Driven by a confluence of factors, investors and traditional buyers alike have identified value in the submarket, pushing activity beyond its year-ago level while virtually all else has lagged on an annual basis.
“It’s been a remarkable year downtown,” said Alan Nevin, principal at London Real Estate Advisors.
While the increase in condo resales downtown is modest, that’s compared to a pronounced decline among sales of attached units in the rest of the county.
Through 10 months of 2011, buyers have purchased 811 condos in downtown’s 92101 ZIP code, according to the San Diego Association of Realtors (SDAR). That’s 6 percent more than through the same period a year ago, when 765 such units were sold.
Meanwhile, 8,091 attached units have sold in the rest of the county’s ZIP codes combined so far this year, or almost 10 percent fewer than the 8,944 sold through the same period last year.
That increase in activity is driven in part by cash purchases, which accounted for 38 percent of all downtown condo resales in both the second and third quarters of the year and 47 percent in the first quarter, according to numbers from the County Assessor’s Office.
Nevin said foreclosures have both fed the ZIP code’s supply of condos while also depriving it of qualified buyers. Without borrowers that can meet current lending standards, prices steadily declined over the last few years.
“So now we’re at a point that an investor can buy a unit all cash, rent it out and have nice cash flow,” Nevin said. “It becomes a reasonable investment because they can get between 4 and 6 percent cash-on-cash in the rental market for four to five years, and at some point the market will come back and they can sell it. That’s the basis of their investment. There’s no one there to spin them, to do a six-month hold or some such thing.”
For the same reason that prices have fallen — a dearth of qualified investors — so too has the rental market heated up. Vacancy rates have reached their historic floor, and rental rates have risen in kind. That’s how investors have managed to count on a steady, competitive cash flow, even as the properties began to be identified as values.
But as this increased activity has eaten away at the supply of distressed condos, it’s possible the opportunity for value-minded buyers has passed.
Standing inventory in the 92101 ZIP code is currently at 247 units. That number was over 600 at this point a year ago, and that was with new units under construction and scheduled to hit the market.
Now, what remains of those new units are included in the total inventory, and nothing else is being built.
“There’s not a lot of inventory and there are no cranes on the ground,” said Raye Scott, whose team at Windermere Signature Properties is on pace to close nearly 50 sales of condos in the submarket this year.
Instead, downtown’s supply comes in the form of distressed properties.
Short sales represented 23 percent of transactions in the third quarter, compared to 25 percent in the second quarter and 21 percent in the first quarter.

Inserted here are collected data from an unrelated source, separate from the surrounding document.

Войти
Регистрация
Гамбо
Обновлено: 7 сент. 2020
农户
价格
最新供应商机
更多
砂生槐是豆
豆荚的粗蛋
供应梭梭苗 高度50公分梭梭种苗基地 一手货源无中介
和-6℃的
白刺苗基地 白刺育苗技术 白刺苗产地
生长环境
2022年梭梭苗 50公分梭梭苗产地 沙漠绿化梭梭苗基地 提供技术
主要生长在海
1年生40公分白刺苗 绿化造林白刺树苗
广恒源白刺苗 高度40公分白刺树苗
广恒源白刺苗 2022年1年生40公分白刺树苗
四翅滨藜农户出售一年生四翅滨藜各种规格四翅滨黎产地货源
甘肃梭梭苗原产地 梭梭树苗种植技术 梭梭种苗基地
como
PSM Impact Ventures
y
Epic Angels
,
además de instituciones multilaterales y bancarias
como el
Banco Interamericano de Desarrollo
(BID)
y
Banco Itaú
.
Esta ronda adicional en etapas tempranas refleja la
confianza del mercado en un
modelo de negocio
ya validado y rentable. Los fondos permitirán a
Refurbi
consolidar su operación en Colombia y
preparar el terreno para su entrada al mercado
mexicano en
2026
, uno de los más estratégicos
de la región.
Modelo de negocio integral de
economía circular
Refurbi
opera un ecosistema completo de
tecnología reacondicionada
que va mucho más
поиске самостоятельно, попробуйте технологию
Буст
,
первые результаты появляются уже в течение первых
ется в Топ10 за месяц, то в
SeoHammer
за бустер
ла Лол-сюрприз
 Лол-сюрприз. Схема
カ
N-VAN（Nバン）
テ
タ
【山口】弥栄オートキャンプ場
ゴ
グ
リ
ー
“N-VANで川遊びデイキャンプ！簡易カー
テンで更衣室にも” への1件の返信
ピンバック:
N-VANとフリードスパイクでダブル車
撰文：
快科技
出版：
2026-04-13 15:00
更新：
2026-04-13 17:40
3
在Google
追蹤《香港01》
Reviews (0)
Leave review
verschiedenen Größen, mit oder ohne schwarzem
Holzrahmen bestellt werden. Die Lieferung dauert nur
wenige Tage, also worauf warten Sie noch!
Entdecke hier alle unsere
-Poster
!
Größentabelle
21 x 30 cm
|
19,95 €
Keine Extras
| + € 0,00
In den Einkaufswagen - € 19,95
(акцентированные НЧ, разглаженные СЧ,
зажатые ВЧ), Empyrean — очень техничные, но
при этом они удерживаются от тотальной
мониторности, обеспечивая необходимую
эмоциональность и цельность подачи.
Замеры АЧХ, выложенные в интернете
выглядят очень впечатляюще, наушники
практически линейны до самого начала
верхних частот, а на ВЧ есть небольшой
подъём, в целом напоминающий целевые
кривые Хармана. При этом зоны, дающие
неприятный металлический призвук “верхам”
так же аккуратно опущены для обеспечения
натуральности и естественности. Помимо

Another 13 percent were real-estate owned (REO) or bank owned in the third quarter, with 11 percent in the second quarter and 10 percent in the first quarter.
Together, more than a third of the condo market owes itself to borrowers defaulting on their mortgages.
“We still have foreclosures, but they’re being released in a measured way,” Scott said.
For fear of causing a significant negative price shock, banks have elected to gradually mete out repossessed properties over a period of years, rather than all at once. This process of dealing with the nation’s “shadow inventory” could take until 2020, according to CoreLogic.
Having previously expressed skepticism that the shadow inventory was as large as has been speculated, Nevin said downtown can’t count on a steady stream of new distressed properties, since the foreclosures and short sales feeding it came from loans originated between 2004 and 2007, and would have already reached the market if they were going to.
The opportunity for buyers might be over, he said.
“The major problem is one of an absence of inventory, in terms of how long this can last,” Nevin said. “It may be the end of the ball game, in terms of availability. The reality is, pretty much, if a unit hasn’t been foreclosed out by now, it won’t be.”
But Scott, pointing to the 36 percent share of distressed sales in the third quarter, said opportunities remain.
“If you have patience or it’s just an investment there are still plenty out there,” she said.
Her advice to those looking to sell in the next three to five years, once the market assumedly recovers, is to buy square footage and a view. “When market comes back you’ll have commodities that help yours go up faster,” she said.
Pending litigation on many of the downtown properties has also depressed prices in the area.
Fannie Mae, Freddie Mac and the FHA won’t sponsor loans in buildings with litigation pending that relates to structural issues, and those entities now hold more than 90 percent of all loans. Also, buyers are naturally wary of buying into a building with litigation concerns.
Most downtown condo high rises have been saddled with structural litigation concerns, though some are now thought to be nearing resolution.
Scott said she had a deal that was recently delayed for a month because she was forced to approach three lenders to structure financing for a loan with a 50 percent down payment because of the litigation pending against the building.